Devices & Diagnostics, Health IT

Developers will be able to use HealthKit to read spirometer data

A handful of entrepreneurs have developed ways for smartphones to use data from spirometers to […]

A handful of entrepreneurs have developed ways for smartphones to use data from spirometers to allow patients with respiratory problems, particularly for asthma, to track lung capacity and, in some cases, share that information with physicians.

In what sounds like an intriguing development, Apple’s latest beta update of its iOS 8 platform for developers includes a new feature for the health data aggregation platform, HealthKit. It includes the ability to read data from a spirometer, according to a report by MacObserver.

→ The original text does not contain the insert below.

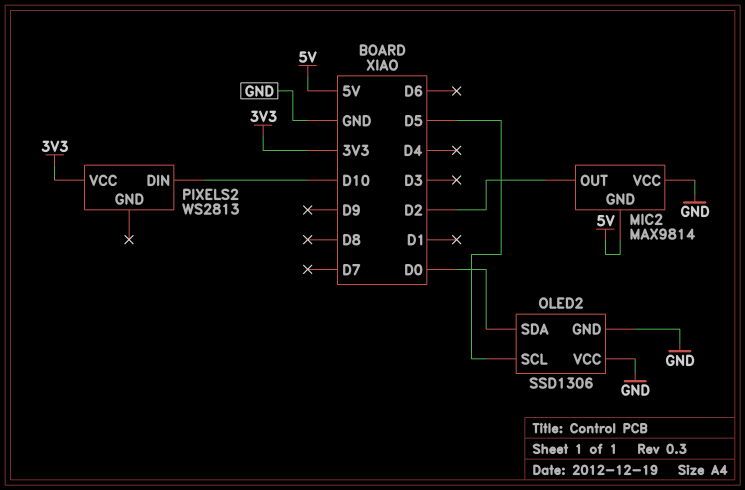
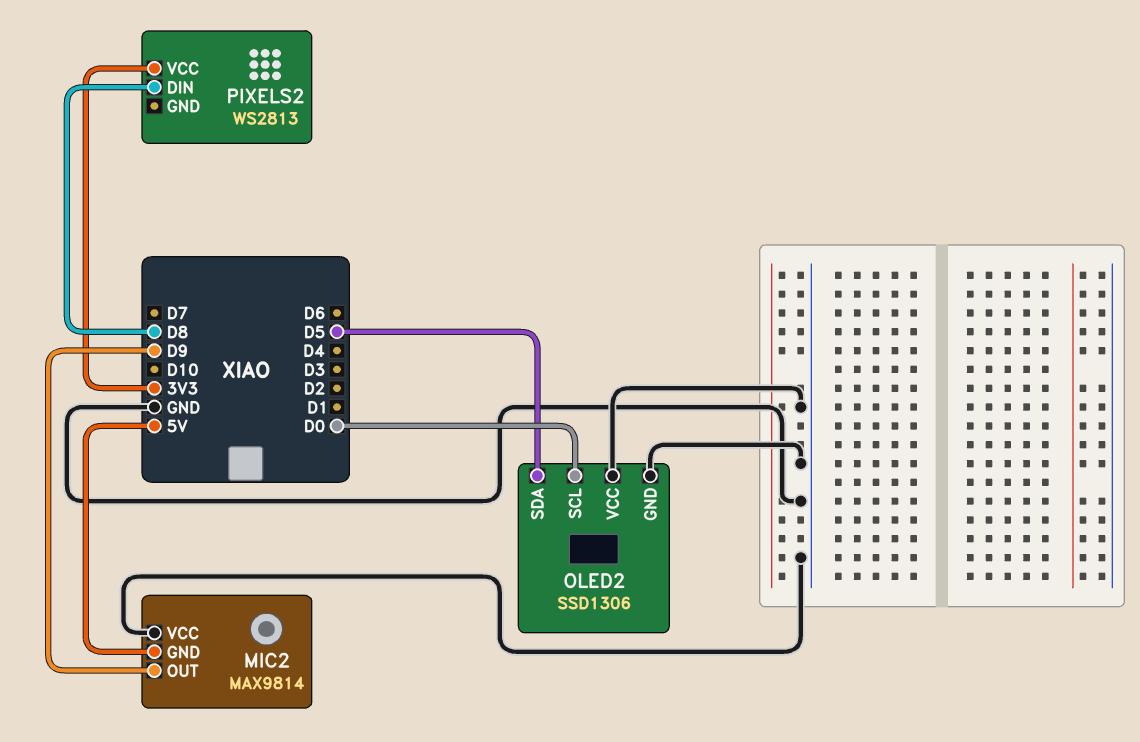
MIC2 pin OUT: D2 -> D9
OLED2 pin SCL: D5 -> D0
OLED2 pin SDA: D0 -> D5
PIXELS2 pin DIN: D10 -> D8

The article cautions that just because Apple’s iOS 8 Beta 5 update includes a spirometer data type, it doesn’t mean it’s going to include a spirometer in an iOS device. “The inclusion of a data type simply means that HealthKit will know what to do with that data should be it be sent to an iOS device,” the post reads.

Exco InTouch is producing clinical trial tools using smartphones. Among the electronic data-capture tools it has developed to get data from home monitoring devices, is one for spirometers that can be integrated into an eDiary with Bluetooth.

Cohero Health, part of the StartUp Health Academy, developed an inhaler strap and mobile spirometer for children with asthma, called AsthmaHero.
It transmits real-time data to smartphones with the goal of tracking and improving children’s use of their inhalers.

Resp.io, a Greece-based company, also took on asthma with its spirometer smartphone attachment. The device it is developing uses GPS to ascertain areas that are dangerous to an asthmatic patient’s respiratory capabilities and it assesses lung capacity with the goal of preventing or reducing asthma attacks. The company took part in the DreamIt Health Baltimore program earlier this year.

Of course, Apple has also been working with companies to integrate medical device tracking data onto its iOS platform since 2009, so this is just the next logical step. MobiHealthNews provided a cool timeline highlighting some of those developments in June.